The action is a composite that installs uv and runs the CLI; every input maps onto a CLI flag, and configuration in [tool.dependency-support-policy] applies equally.

Inputs

All inputs are optional strings that default to empty; an empty input means "use the value from [tool.dependency-support-policy], or the policy default". The column below shows the effective default after that resolution.

Input Effective default Description
mode check check, plan, or update.
working-directory . Directory containing the project.
pyproject pyproject.toml Path to pyproject.toml, relative to the directory.
reference-date today Evaluate windows as of this date (reproducible runs).
policy spec0 Support policy.
python-support-months policy default Python support window override.
package-support-months policy default Package support window override.
package-overrides Newline-separated name=months per-package windows.
include / exclude Comma-separated package names.
groups project Comma-separated dependency collections.
manage-python true Manage the requires-python floor.
lock off uv.lock regeneration mode.
fail-on-outdated true In check mode, fail the step when drift is detected.

Outputs

Output Description
changed true if any floor is below policy (check/plan) or was updated.
python-floor-changed true if requires-python changed (or would change).
dependency-floors-changed JSON list of {name, group, old, new} floor changes.
files-changed JSON list of files written (update mode).
plan Full machine-readable change plan (JSON).

Permissions

The action itself only edits files in the workspace — it needs no secrets and works with the default contents: read.
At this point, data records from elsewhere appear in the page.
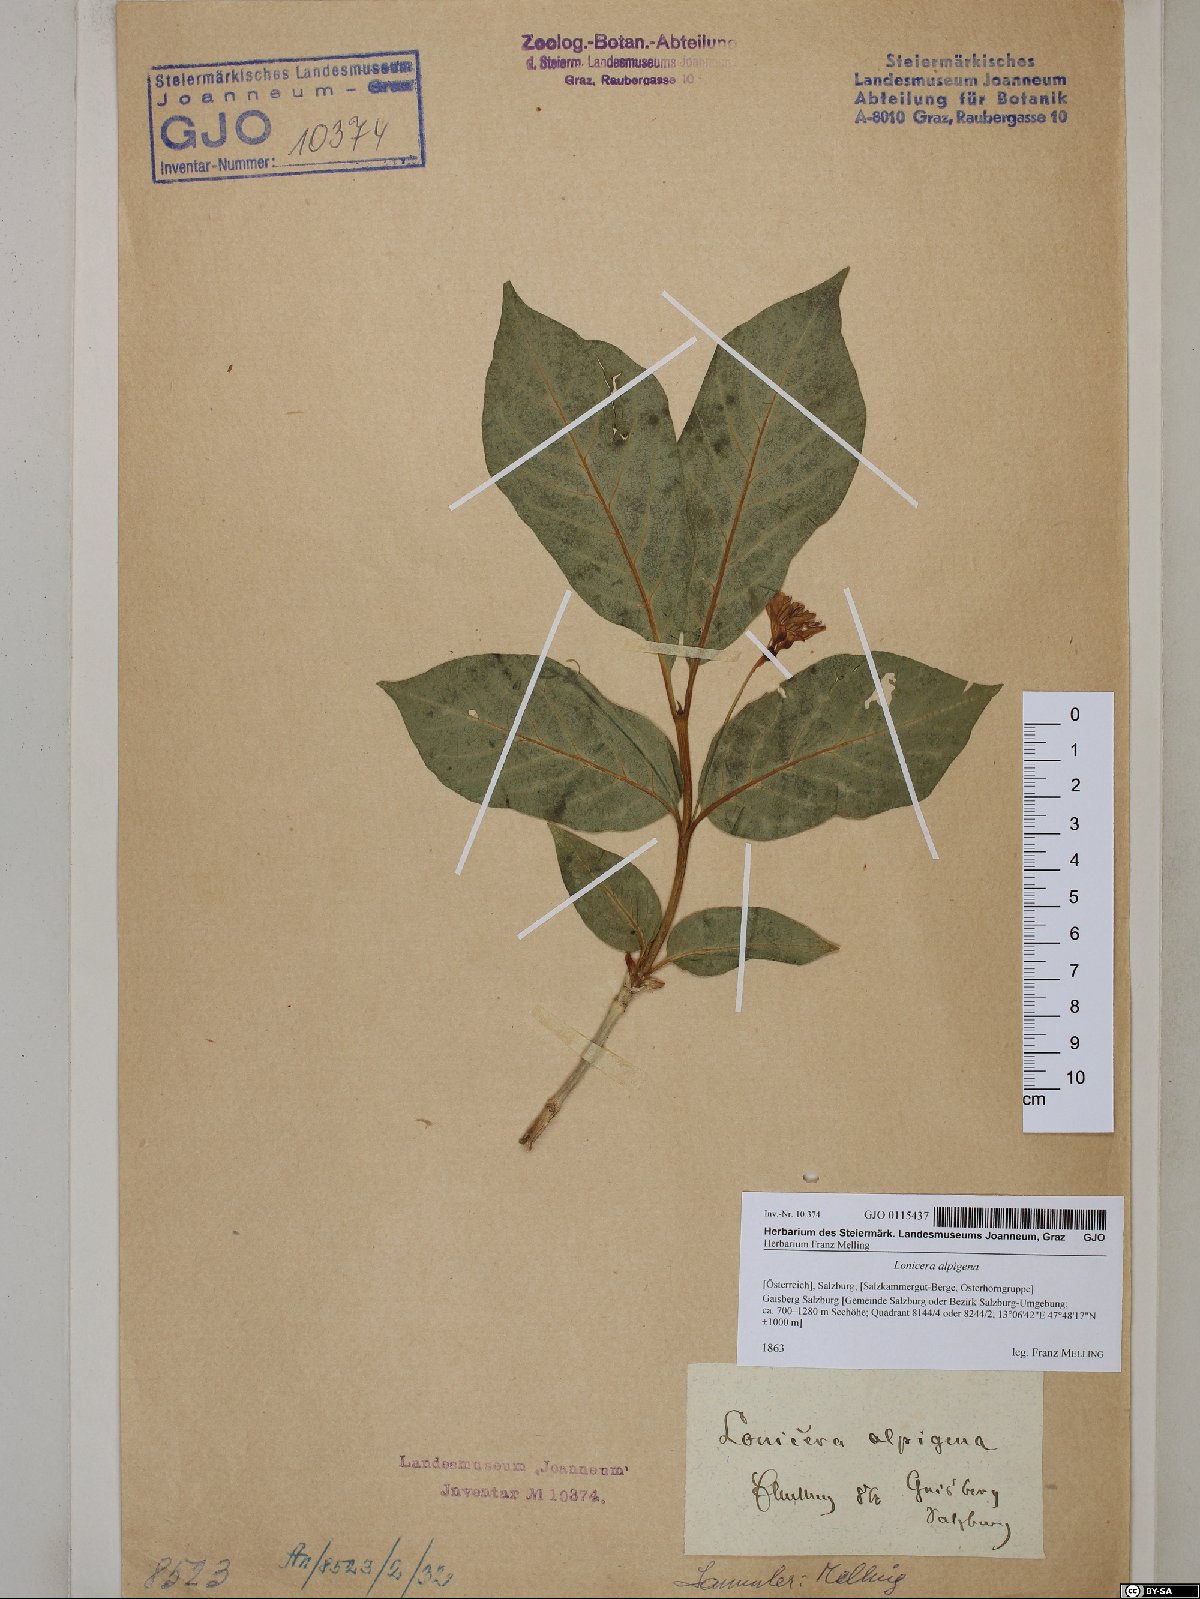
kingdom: Plantae
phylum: Tracheophyta
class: Magnoliopsida
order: Dipsacales
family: Caprifoliaceae
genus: Lonicera
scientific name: Lonicera alpigena
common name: Alpine honeysuckle
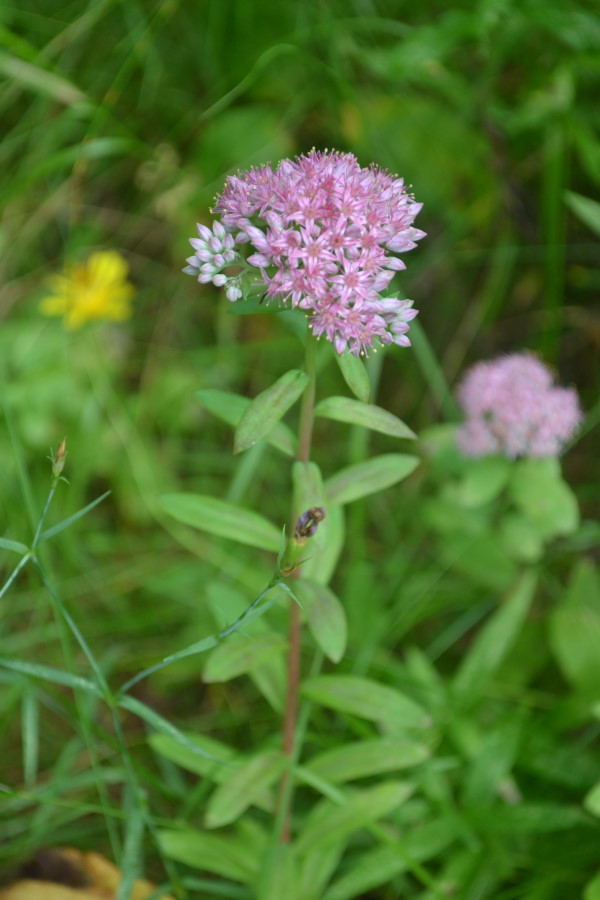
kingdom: Plantae
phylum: Tracheophyta
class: Magnoliopsida
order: Saxifragales
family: Crassulaceae
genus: Hylotelephium
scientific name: Hylotelephium telephium
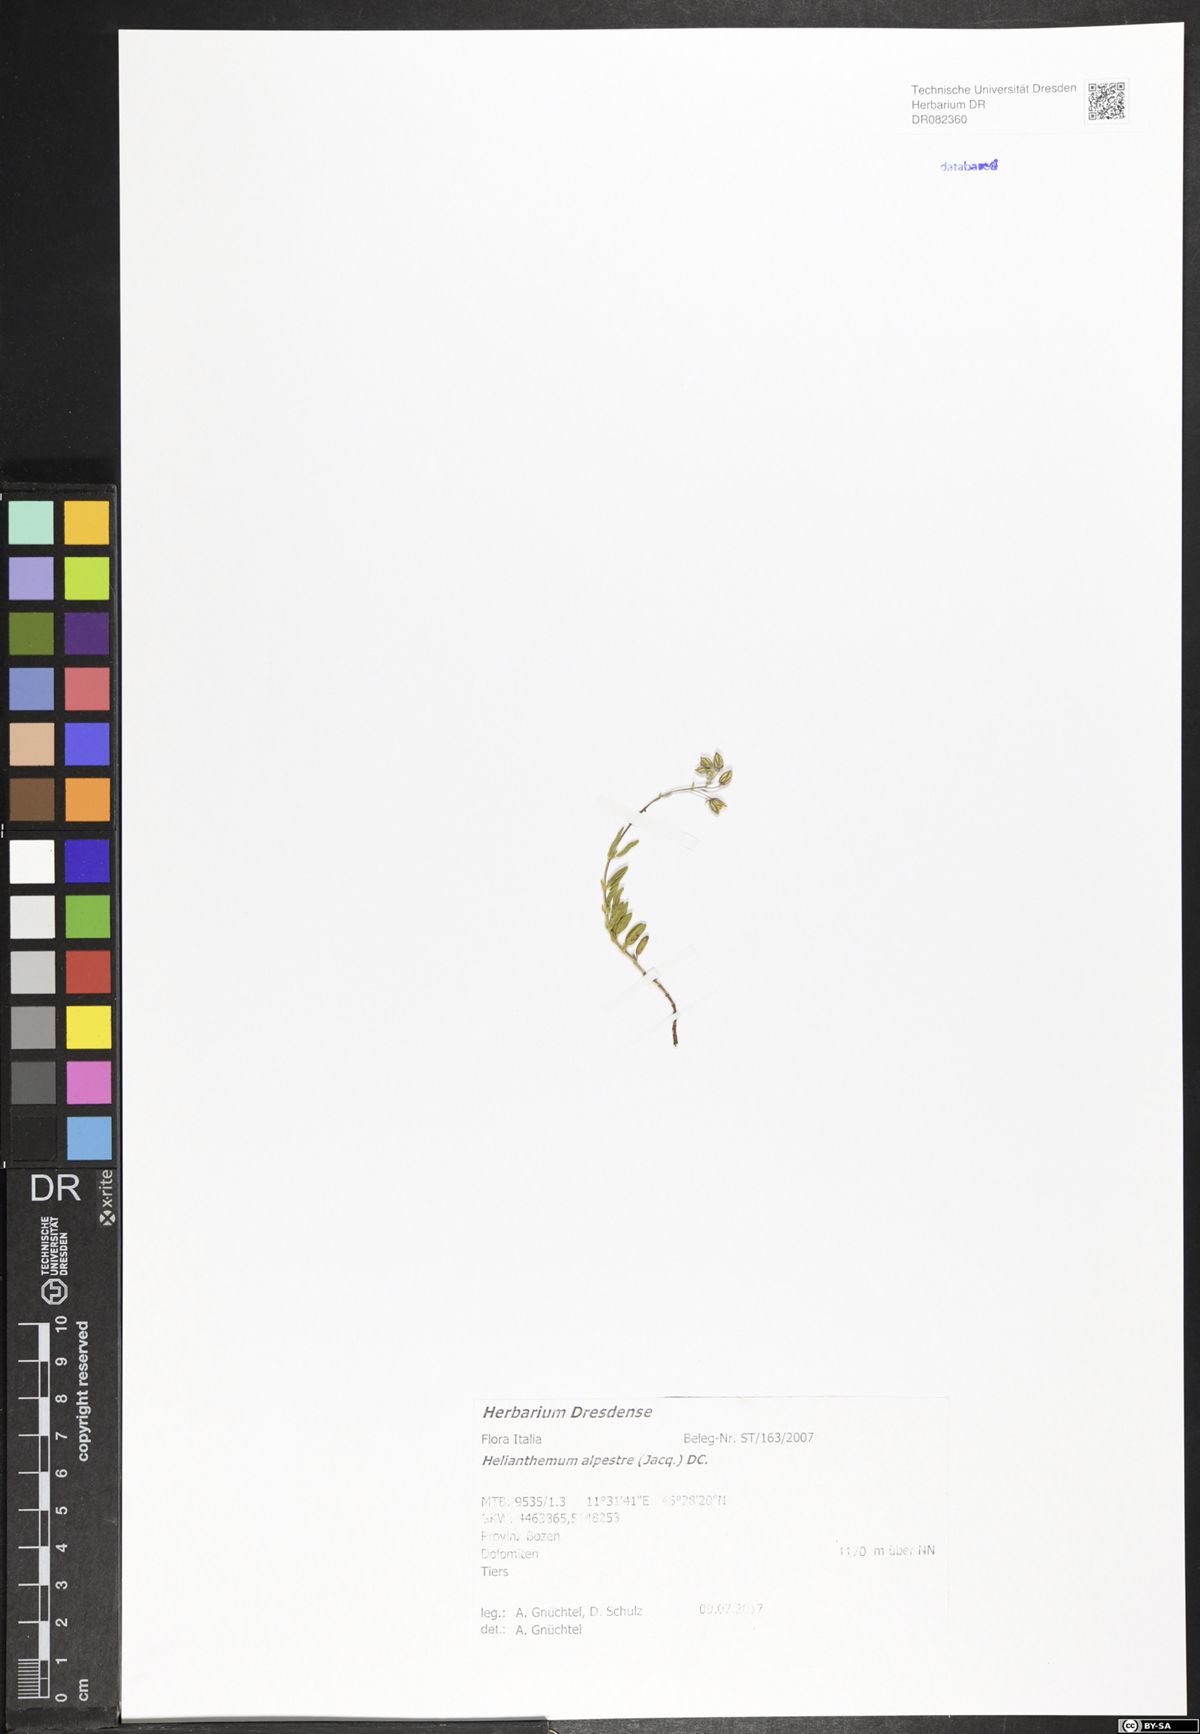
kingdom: Plantae
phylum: Tracheophyta
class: Magnoliopsida
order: Malvales
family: Cistaceae
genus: Helianthemum
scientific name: Helianthemum alpestre
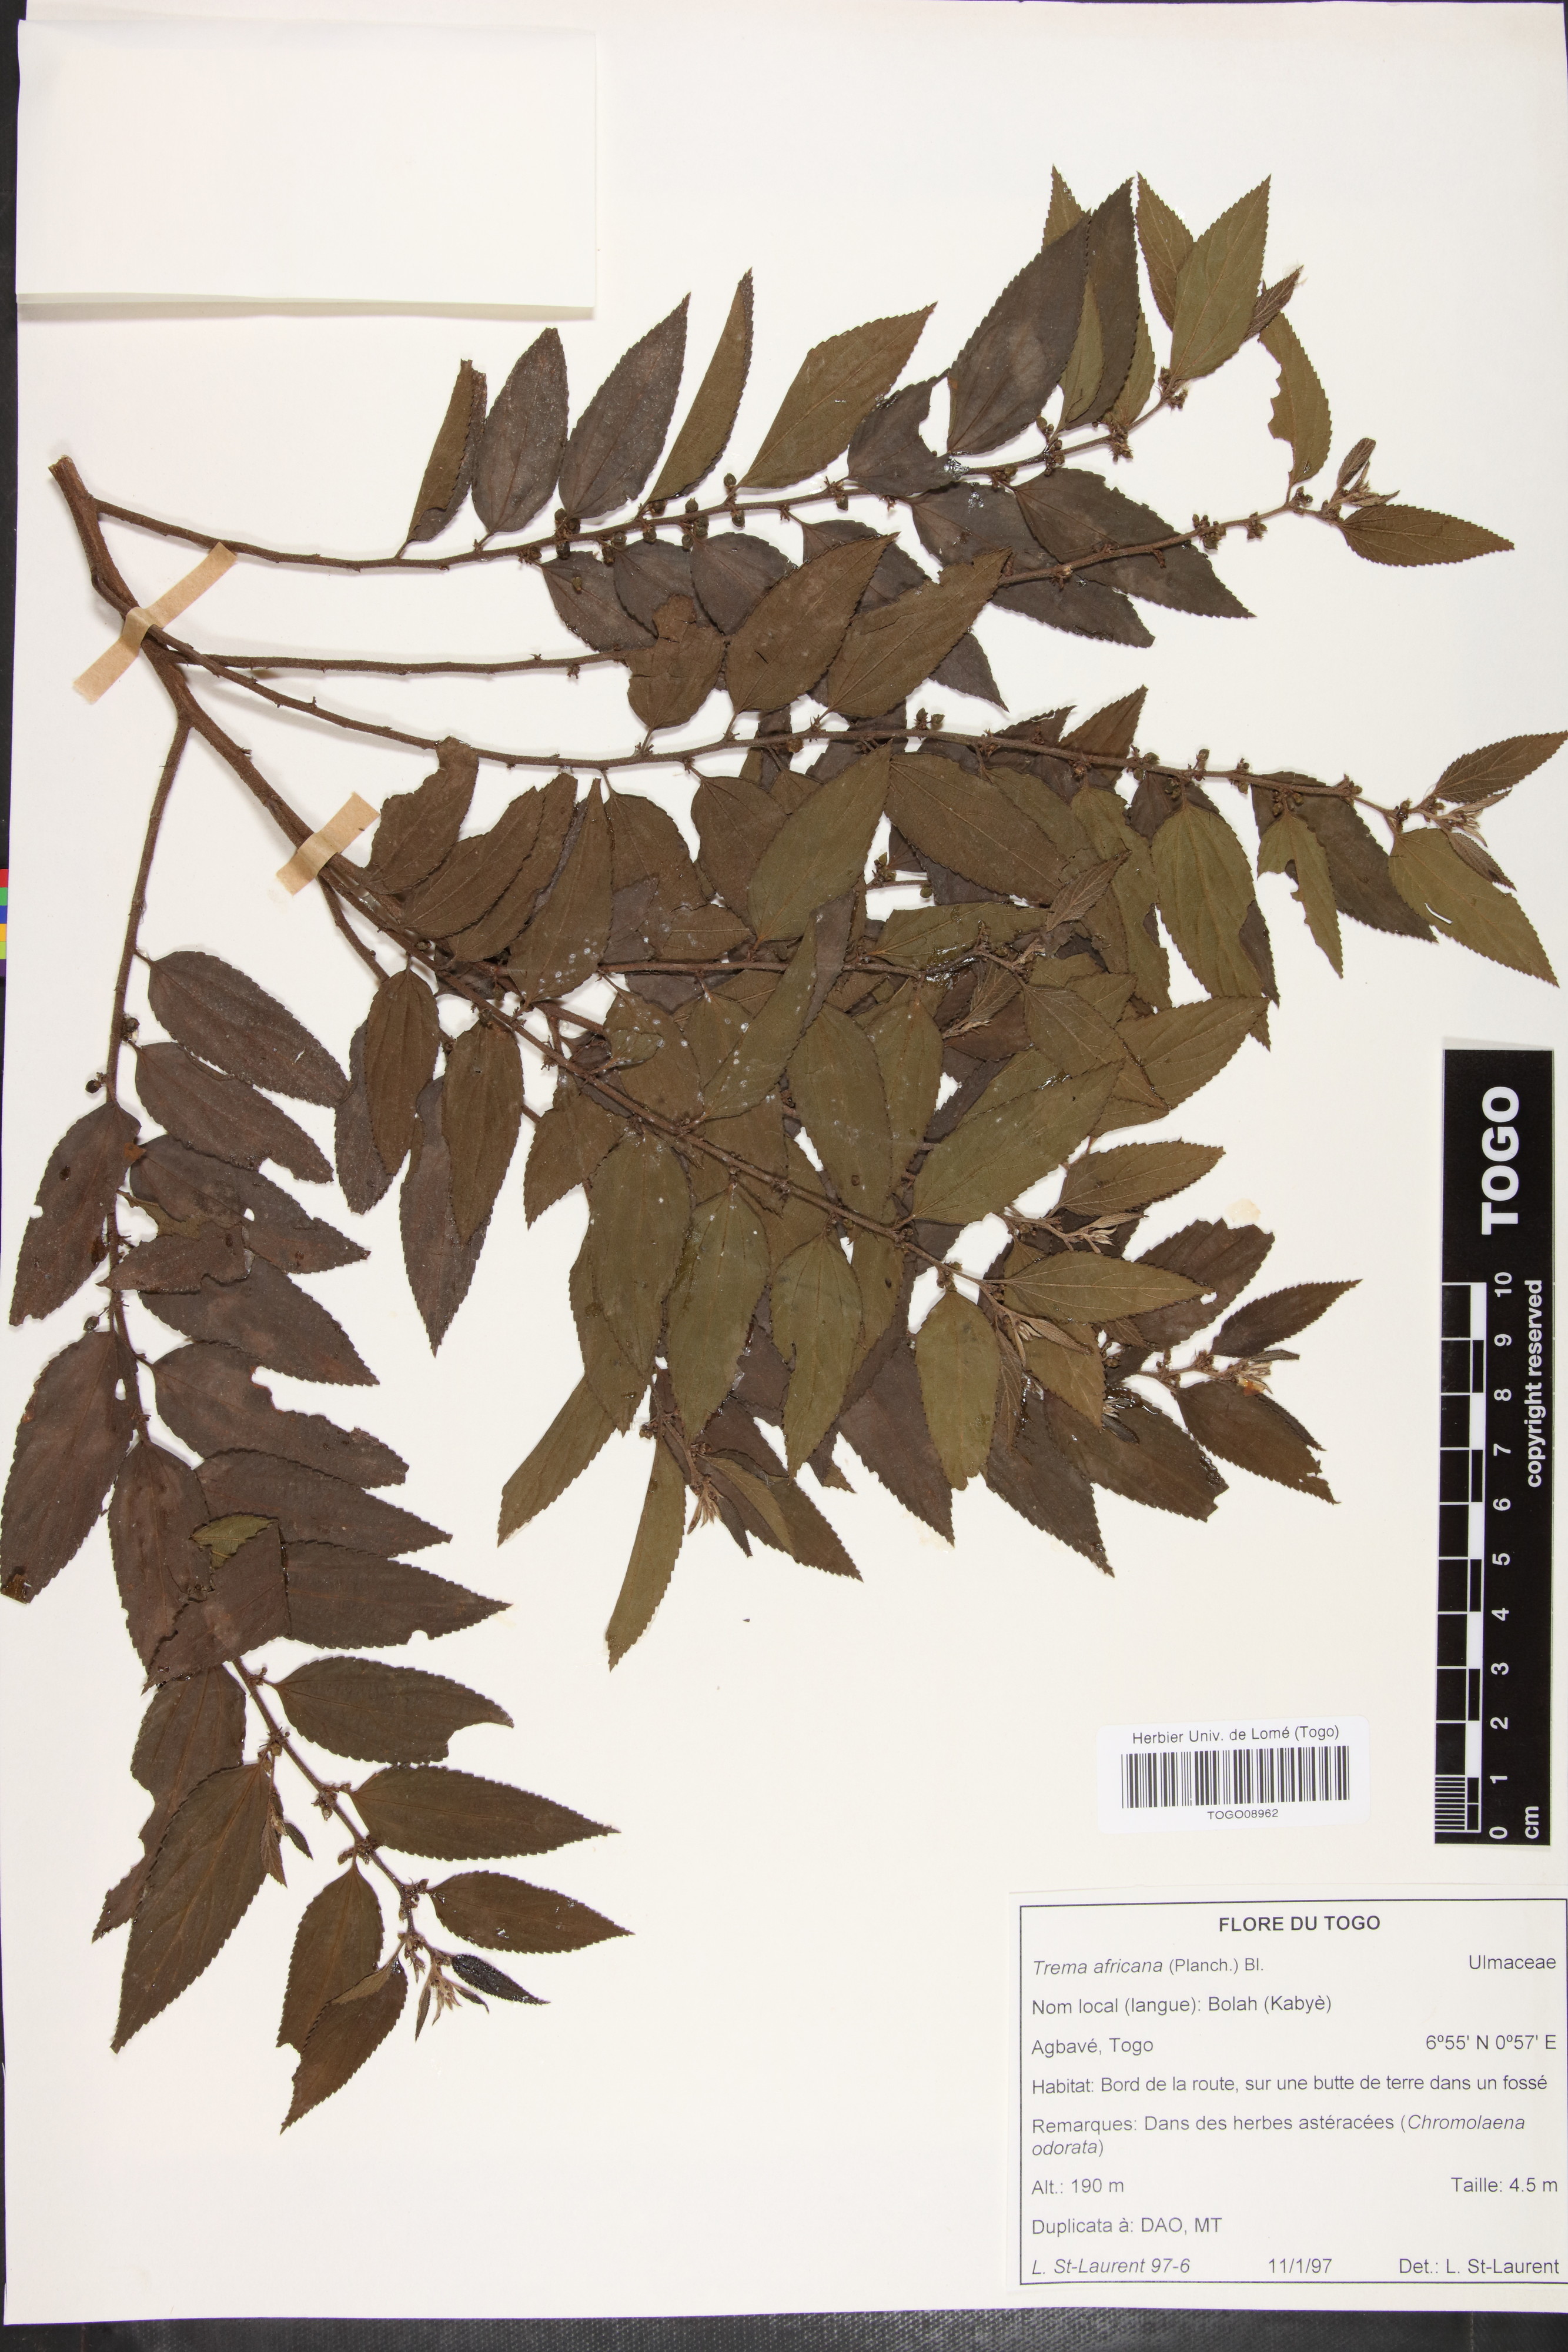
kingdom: Plantae
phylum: Tracheophyta
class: Magnoliopsida
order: Rosales
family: Cannabaceae
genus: Trema
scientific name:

Workflows that push a branch and open a PR (see the examples) need contents: write and pull-requests: write for the create-pull-request step, and PR creation by Actions must be allowed in the repository settings (Settings → Actions → General → Allow GitHub Actions to create and approve pull requests).

Example workflows

Ready-to-copy workflows live in examples/workflows/:

  • scheduled-floor-update.yml — monthly floor bump, PR via peter-evans/create-pull-request.
  • pr-compliance-check.yml — fail pull requests whose floors drifted below the policy.
  • update-with-lockfile.yml — update pyproject.toml and uv.lock in a single PR.

This repository dogfoods the action with a monthly floor-update workflow.